-- Texte à lire --
..........

O. de Lagarde.- J'imagine que vous avez lu les journaux, comme nous. Les sondages qui donnent N. Sarkozy très nettement en tête. Vous êtes, du coup, très confiante ?
 
R.- Pour moi, une élection n'est complètement gagnée ou perdue, que lorsque le dernier bulletin est dépouillé. Et donc, bien sûr, avoir des sondages qui sont positifs, c'est une satisfaction, cela donne confiance, mais cela ne doit pas du tout conduire à relâcher l'attention et à relâcher l'action.
 
Q.- Mais vous sentez une dynamique quand même ou... ?
 
R.- Ce que je sens effectivement depuis le début de cette campagne, c'est une très forte mobilisation, cela s'est d'ailleurs traduit par la participation au premier tour. Ce que je note, c'est dans les meetings, j'ai pratiquement fait un meeting tous les soirs depuis maintenant six semaines, il y a toujours deux fois plus de monde que prévu. Ce que je note aussi, c'est dans les aéroports ou dans la rue, sur les marchés, comme j'y vais, des gens qui sont très ouverts, très souriants lorsque je me déplace. Je pense que cela c'est effectivement un signe.
 
Q.- Vous serez d'ailleurs en meeting ce soir en Corrèze, symboliquement une terre très chiraquienne.
 
R.- [...]
 
Q.- F. Bayrou, a pris la plume pour l'écrire solennellement dans Le Monde : il ne votera pas N. Sarkozy. Ne craignez-vous pas qu'il emmène avec lui ceux qui ont voté pour lui au premier tour ?
 
R.- Il y a une chose dont je suis convaincue et depuis longtemps, c'est que nul n'est propriétaire de ses voix. Et d'ailleurs, N. Sarkozy s'est adressé à tous les électeurs, nous ne nous adressons pas à des leaders de partis, nous nous adressons à l'ensemble des Français pour les convaincre que, avec N. Sarkozy, il y a effectivement des perspectives d'action, il y a la réponse à un certain nombre des inquiétudes des Français, face notamment à notre monde, qui est effectivement un monde de plus en plus dangereux. Un monde également, où il y a un certain nombre de risques, mais où nous avons des atouts, en France, considérables. Des atouts, qui peuvent nous permettre de profiter de ces perspectives. Alors, si vous voulez, F. Bayrou, de toute façon, avait laissé entendre ce qu'il voulait faire, il y a déjà plus d'une semaine. Aujourd'hui, il le répète, c'est son choix. C'est une voix et puis, il y a tous les autres.
 
Q.- Mais pour vous, il a franchi le Rubicon ?
 
R.- Ecoutez...
 
Q.- Sera-t-il possible de s'entendre à nouveau à l'UMP avec F. Bayrou ?

..........

-- Jeu de données --
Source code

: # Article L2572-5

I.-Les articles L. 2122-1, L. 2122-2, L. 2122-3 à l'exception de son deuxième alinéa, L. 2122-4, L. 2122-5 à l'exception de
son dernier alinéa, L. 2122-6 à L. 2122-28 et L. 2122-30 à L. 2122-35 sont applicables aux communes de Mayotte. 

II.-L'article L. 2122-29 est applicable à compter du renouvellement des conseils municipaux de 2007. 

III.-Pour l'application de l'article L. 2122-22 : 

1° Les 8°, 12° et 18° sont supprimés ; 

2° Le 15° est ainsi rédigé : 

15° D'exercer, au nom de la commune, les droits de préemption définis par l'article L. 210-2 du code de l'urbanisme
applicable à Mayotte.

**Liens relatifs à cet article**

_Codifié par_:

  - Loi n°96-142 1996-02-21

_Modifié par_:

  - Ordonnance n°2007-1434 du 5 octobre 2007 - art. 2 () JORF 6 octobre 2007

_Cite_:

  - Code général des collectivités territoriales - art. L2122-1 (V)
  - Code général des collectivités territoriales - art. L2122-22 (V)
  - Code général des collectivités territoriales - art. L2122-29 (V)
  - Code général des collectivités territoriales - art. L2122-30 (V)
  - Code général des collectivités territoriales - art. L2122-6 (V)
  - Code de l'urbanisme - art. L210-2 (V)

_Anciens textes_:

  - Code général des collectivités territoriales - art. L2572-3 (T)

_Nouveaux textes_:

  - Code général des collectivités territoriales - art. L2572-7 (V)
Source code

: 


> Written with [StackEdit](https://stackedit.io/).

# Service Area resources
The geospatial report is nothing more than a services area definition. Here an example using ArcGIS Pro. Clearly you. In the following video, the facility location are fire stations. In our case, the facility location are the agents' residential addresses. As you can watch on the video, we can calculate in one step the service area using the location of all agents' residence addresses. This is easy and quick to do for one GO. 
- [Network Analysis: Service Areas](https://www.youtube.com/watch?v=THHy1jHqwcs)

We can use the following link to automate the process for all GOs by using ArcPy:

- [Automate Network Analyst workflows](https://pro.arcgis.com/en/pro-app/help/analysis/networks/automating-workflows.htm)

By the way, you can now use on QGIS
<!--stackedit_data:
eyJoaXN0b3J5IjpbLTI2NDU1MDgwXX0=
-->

..........

-- Travail demandé --
1: Répondez brièvement à ces questions sur l'entretien :
(a) Depuis combien de semaines la personne interrogée dit-elle tenir un meeting presque tous les soirs ?
(b) Dans quel journal F. Bayrou a-t-il écrit qu'il ne voterait pas N. Sarkozy ?
(c) Dans quel département la personne interrogée tient-elle un meeting le soir même ?
2: Comptez les lignes des enregistrements qui contiennent la chaîne « collectivités », en respectant la casse. Indiquez seulement ce nombre.
Les enregistrements n'ont aucun lien avec l'entretien.

-- Réponses attendues --
1:
(a) Six semaines.
(b) Le Monde.
(c) En Corrèze.

2: 7